Source information
+ + + + + + +

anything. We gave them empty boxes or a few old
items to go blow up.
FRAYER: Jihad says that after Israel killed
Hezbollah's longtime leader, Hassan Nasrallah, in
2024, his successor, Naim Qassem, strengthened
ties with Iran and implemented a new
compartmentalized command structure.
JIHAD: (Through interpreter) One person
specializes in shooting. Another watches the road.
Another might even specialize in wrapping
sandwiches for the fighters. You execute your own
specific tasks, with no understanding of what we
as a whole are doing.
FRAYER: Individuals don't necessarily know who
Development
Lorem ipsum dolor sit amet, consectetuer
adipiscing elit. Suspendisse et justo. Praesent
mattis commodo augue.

+ + + + + + +

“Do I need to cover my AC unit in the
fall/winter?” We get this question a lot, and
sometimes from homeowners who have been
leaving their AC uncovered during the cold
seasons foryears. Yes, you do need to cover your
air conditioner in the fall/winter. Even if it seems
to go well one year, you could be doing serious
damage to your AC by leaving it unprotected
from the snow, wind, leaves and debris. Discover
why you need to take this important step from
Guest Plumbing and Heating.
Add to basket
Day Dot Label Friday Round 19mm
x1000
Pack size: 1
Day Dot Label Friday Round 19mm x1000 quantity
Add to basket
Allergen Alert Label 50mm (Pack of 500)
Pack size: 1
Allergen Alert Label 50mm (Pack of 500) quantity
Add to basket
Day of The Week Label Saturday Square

+ + + + + + +

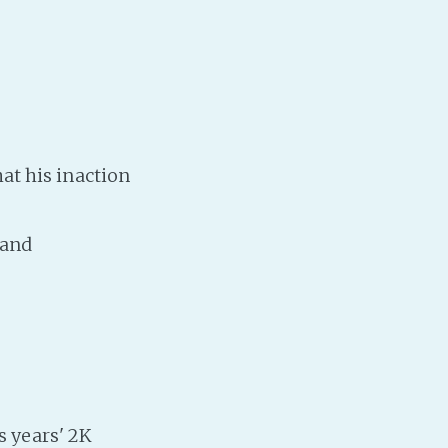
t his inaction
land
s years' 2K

+ + + + + + +

Description of the task
All that is wanted is a faithful reproduction of the line above with "anything. We gave", the line with "Another might even specialize in wrapping", and every line in between.

Task solution
anything. We gave them empty boxes or a few old
items to go blow up.
FRAYER: Jihad says that after Israel killed
Hezbollah's longtime leader, Hassan Nasrallah, in
2024, his successor, Naim Qassem, strengthened
ties with Iran and implemented a new
compartmentalized command structure.
JIHAD: (Through interpreter) One person
specializes in shooting. Another watches the road.
Another might even specialize in wrapping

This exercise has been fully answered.